### [TASK SET]
A. In the Uintah Basin post below, which botanic garden did the writer volunteer with?
B. List the groups that the Uintah Basin post below names as the ones it is referring to when describing the interplay in the basin.

### [PROVIDED TEXT]
══════════
I’ve been living in Vernal, Utah for about a week now and thanks to a raggedy sombrero i have been able to weather the sun and heat pretty well. Having worked for the BLM for four days now, i can say that a lot of the volunteer work that i did with my local botanic garden (the Chicago Botanic Garden) prepared me well for the type of wild goose chases and tedious work that is plant surveying. Having to locate a 5 inch piece of rebar in a desert with FAIRLY accurate gps readings gives me a lot of respect for the people who came out into the field initially to located the plant populations that we are tasked with surveying. I say wild goose chase and tedious, but when you are hiking around one of the most beautiful places on earth looking for your target plant, the hours seem to melt by and the tedium is replaced with a meditative state of mind (of course it’s not always fun and the mosquitoes can be a pain sometimes).
Since I’ve been here in the Uintah Basin, I have noticed an interesting interplay between the few distinct groups who live and work in the basin. The groups i am referring to are the oil and gas workers, ranchers and farmers, blm employees, and flora and fauna of the basin (I’m sorry to not include the Ute tribe, i haven’t learned much about them yet but they definitely deserve to be mentioned, obviously, as they were here before any of us European immigrants). The interesting interplay i’ve noticed is how each party is in some way is vexed by another, but are also dependent on each other in order to live and work. For instance, take the oil companies: their livelihood depends on the extraction of oil and natural gas from the Uintah basin. You can imagine how they must feel when an employee of the BLM tells them that a well site cannot be located in a specific area due to the presence of an endangered cactus which is barely 3 inches tall. However, it is also true that the BLM employee needs fuel to drive out to all their research sites and depend on the petroleum based products made from the resources that the Oil Companies extract. I would probably need a flow chart to completely describe all the interconnectedness and dependencies that occur in the basin, but an abbreveated version follows:
The flora and fauna provide forage for the ranchers and jobs for the blm, but can be threatened by the oil companies; The ranchers and farmers provide food and resources for the BLM and the oil companies, but their range could be impacted by the oil fields; The oil companies make petroleum based products possible and provide crucial fuel for the BLM and the Ranchers, but feel the ever watchful eye and regulatory hand of the blm; and the BLM provides proxy protection for the natural flora and fauna.
══════════
### [DATA SECTION]
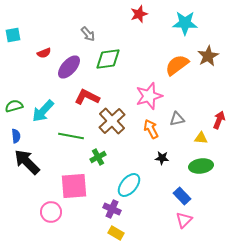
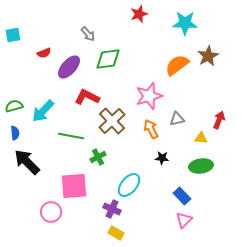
blue semicircle: moved 1 px left, 3 px up
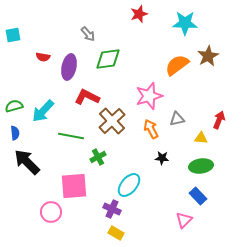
red semicircle: moved 1 px left, 4 px down; rotated 32 degrees clockwise
purple ellipse: rotated 30 degrees counterclockwise
blue rectangle: moved 16 px right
══════════
### [SOLUTION LIST]
A. The Chicago Botanic Garden.

B.
- Oil and gas workers
- Ranchers and farmers
- BLM employees
- Flora and fauna of the basin